=== CONSIGNE ÉCRITE ===
Rédigez la suite du texte consacré aux poètes du flamenco, en reprenant juste après sa dernière phrase.

=== TEXTE PRÉSENTÉ ===
Néanmoins, certaines coplas  évoquent la joie,  la naissance heureuse de l'amour, où d'autres thèmes festif  et joyeux car le peuple andalou sait rendre hommage à la vie.

Ce peuple vit avec la poésie, y compris celle des poètes académiques: les textes de Machado, Lorca ou Bécquer sont connus de lui , car ces poètes ont puisé leur inspiration dans la poésie populaire andalouse.

Les poètes du Flamenco:

Federico Garcia Lorca  :           

Célèbre poète et écrivain de théâtre, Federico Garcia Lorca est né le 5 juin 1898 à Fuente Vaqueros, près de Grenade. Surtout reconnu pour son talent d'écrivain, Lorca était aussi un peintre et un musicien accompli. Dans ses oeuvres,  Il s'inspirait du folklore gitan et plus particulièrement du Flamenco , musique populaire de son Andalousie natale. Poète des gitans, grand admirateur de la lune et de la nature, plongé dans le chaos new-yorkais qui préfigure le monde moderne, il fait éclater sur la page et dans nos cœurs un feu d'artifice d'images fulgurantes et douloureuses.

En 1922, Garcia Lorca et le compositeur Manuel de Falla organisèrent la " Fiesta del cante Jondo", un festival de musique folklorique consacré à la chanson profonde. C'est dans deux de ses poèmes les plus importants, ""Poema del cante jondo" et "Romencero gitano " que l'on ressent le plus l'influence du flamenco. Ces deux poèmes révèlent , sous forme lyrique, les impulsions musicales, poétiques et spirituelles de Lorca.

=== EXTRAIT DE DONNÉES ===
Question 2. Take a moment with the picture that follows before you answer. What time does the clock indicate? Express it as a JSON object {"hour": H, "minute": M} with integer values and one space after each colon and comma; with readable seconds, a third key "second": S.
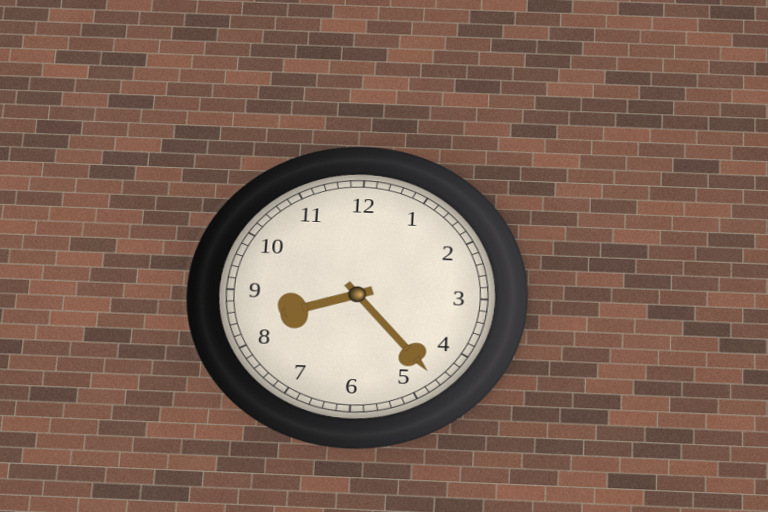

=== RÉSULTAT OBTENU ===
L'influence du flamenco transparaît également dans ses pièces de théâtre " Bodas de sangre", "Yerma", " La casa de Bernarda Alba" où Lorca réussit subtilement à capter l'essence de l'âme divisée du peuple Espagnol de l'époque. Ses livres sont lus dans tous les pays de langue Espagnole et ont connu un immense succès en Argentine, Uruguay et à Cuba. Les principaux thèmes traités dans ses oeuvres sont l'amour, la fierté, la passion ainsi que la mort violente, thèmes qui ont beaucoup marqué sa vie.

Quand éclate la guerre civile, en juillet 1936, il est à Grenade, comme chaque été. Soupçonné de sympathies républicaines, la garde civile civile franquiste vient l'arrêter : le 19 août, Federico Garcia Lorca est fusillé près de Viznar avec ses compagnons de captivité.

Ce poète reste présent dans la mémoire de nombreux artistes, chanteurs et écrivains actuels. En 1996 et 1998, Enrique Morente, une des grandes voies du Flamenco a consacré deux albums à l'interprétation des oeuvres de Garcia Lorca. Dans l'album intitulé "Omega" Enrique Morente rend un hommage Garcia Lorca ainsi qu'à sa poésie anti-conformiste. Dans l'album justement intitulé " Lorca", Enrique Morente interprète des extraits de "canciones de la Romeria de Yerma" ainsi que des fragments du "poema del cante jondo" et de l'ouvrage intitulé "asi  pasen cinco años".

Sur la photo ci-dessus, Federico Garcia Lorca arbore l'insigne de "La Barraca", la troupe de théâtre ambulant qu'il a créée en 1932 et qui fit connaître les grands classiques dans les villages andalous et espagnols.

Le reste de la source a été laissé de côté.